Auf Basis des neuen Wissensstandes will der G-BA beraten, ob die Liposuktion eine reguläre Leistung der gesetzlichen Krankenversicherung (GKV) wird. Daher hat der G-BA am 19.9.2024 zunächst beschlossen, dass befristete Regelung, wonach die Liposuktion bei einem Lipödem im Stadium III unter bestimmten Bedingungen eine Leistung der GKV ist, bis Ende 2025 verlängert wird.
Anmerkung:
Im Dezember 2024 sollten eigentlich dem G-BA die vollständig ausgewerteten Studienergebnisse vorliegen. Bis Redaktionsschluss war darüber aber nichts bekannt.
Zur Abrechnung der Liposuktion nach der GOÄ: BGH schafft Klarheit
Zur Frage, wie die Liposuktion im Rahmen der Behandlung eines Lipödems nach der Gebührenordnung für Ärzte (GOÄ) abzurechnen ist, hat der Bundesgerichtshof (BGH) mit Urteil vom 13.6.2024 (AZ: III ZR 279/23) Klarheit geschaffen:
Die Liposuktion wird vom Wortlaut der GOÄ-Nr. 2454 (operative Entfernung von überstehendem Fettgewebe an einer Extremität) unzweifelhaft erfasst. Bei „überstehendem Fettgewebe“ handelt es sich um eine durch zu viel – unterhalb der Hautoberfläche liegendem – Körperfett hervorgerufene Veränderung der natürlichen Körperkontur. Die krankhafte Ansammlung von Fett an Armen und Beinen in Form eines Lipödems erfüllt diese Voraussetzung ohne weiteres.

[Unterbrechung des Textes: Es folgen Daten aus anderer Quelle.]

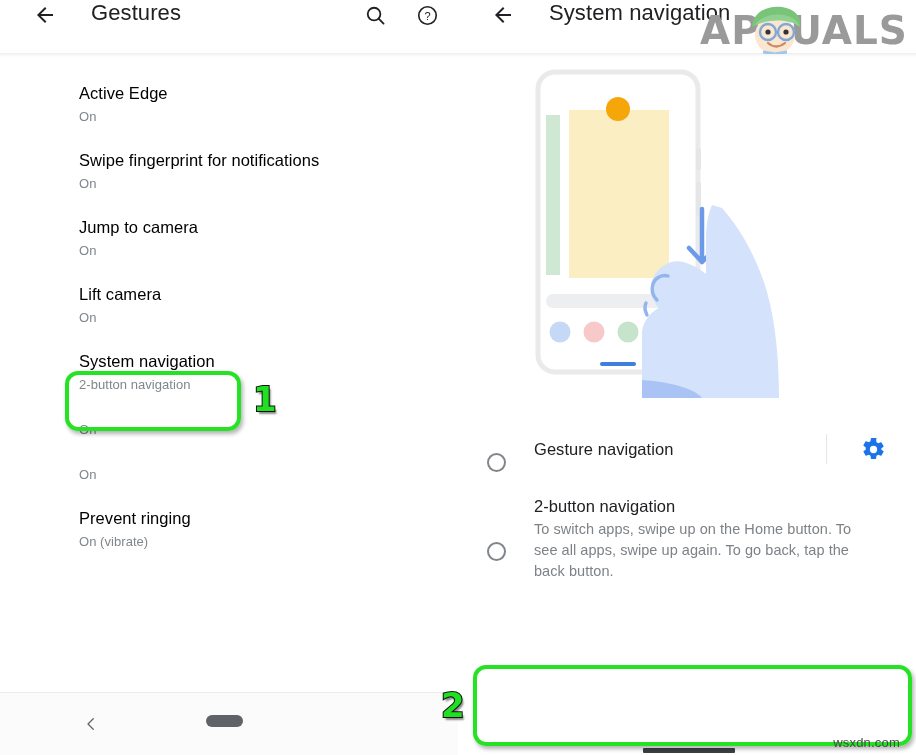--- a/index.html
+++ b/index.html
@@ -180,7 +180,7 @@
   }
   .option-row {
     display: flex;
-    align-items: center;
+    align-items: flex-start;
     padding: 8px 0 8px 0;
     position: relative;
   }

Auf welche Weise das überschüssige Fettgewebe entfernt wird, wird in der GOÄ nicht festgelegt; darauf kommt es auch nicht an. Entscheidend ist vielmehr, dass die in der Vorschrift beschriebene Zielleistung erreicht wird, und nicht, mit welcher Methode dies geschieht. Eine auf eine Untergliederung von Armen und Beinen in verschiedene Areale bezogene (mehrfache) Abrechnung der GOÄ-Nr. 2454 während einer Sitzung verbietet sich, so der BGH. Auch eine möglicherweise eingetretene Verbesserung und Modernisierung des nach den Angaben des Sachverständigen seit den 1970er Jahren existierenden Verfahrens der Fettabsaugung rechtfertige eine Mehrfachberechnung der Gebühr nicht.

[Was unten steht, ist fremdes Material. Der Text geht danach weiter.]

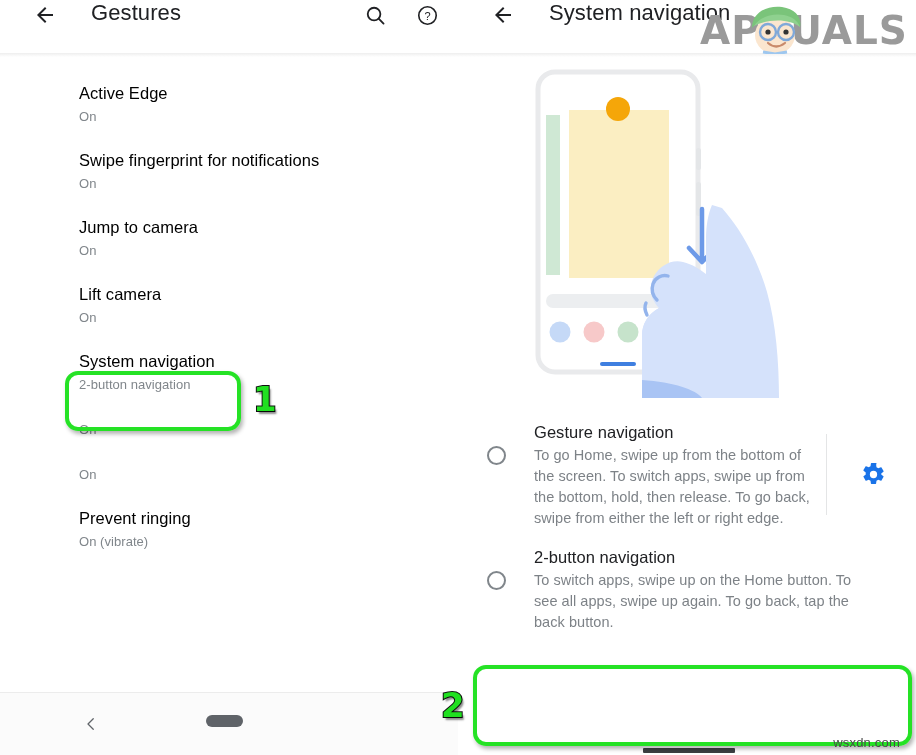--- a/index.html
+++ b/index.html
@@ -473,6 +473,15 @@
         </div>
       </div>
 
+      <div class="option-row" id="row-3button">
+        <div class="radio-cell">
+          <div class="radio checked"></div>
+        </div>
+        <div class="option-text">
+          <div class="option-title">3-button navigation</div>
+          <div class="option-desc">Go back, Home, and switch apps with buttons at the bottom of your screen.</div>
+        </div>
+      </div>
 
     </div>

Nachdem die Operationen am 14. August 2018 (Beine außen), am 15. Oktober 2018 (Arme) und am 12. November 2018 (Beine innen) erfolgt waren, war demnach der Ansatz von insgesamt sechsmal GOÄ-Nr. 2454 für die drei Eingriffe an je zwei Extremitäten (Beine innen, Beine außen, Arme) an den genannten drei Operationsterminen berechenbar.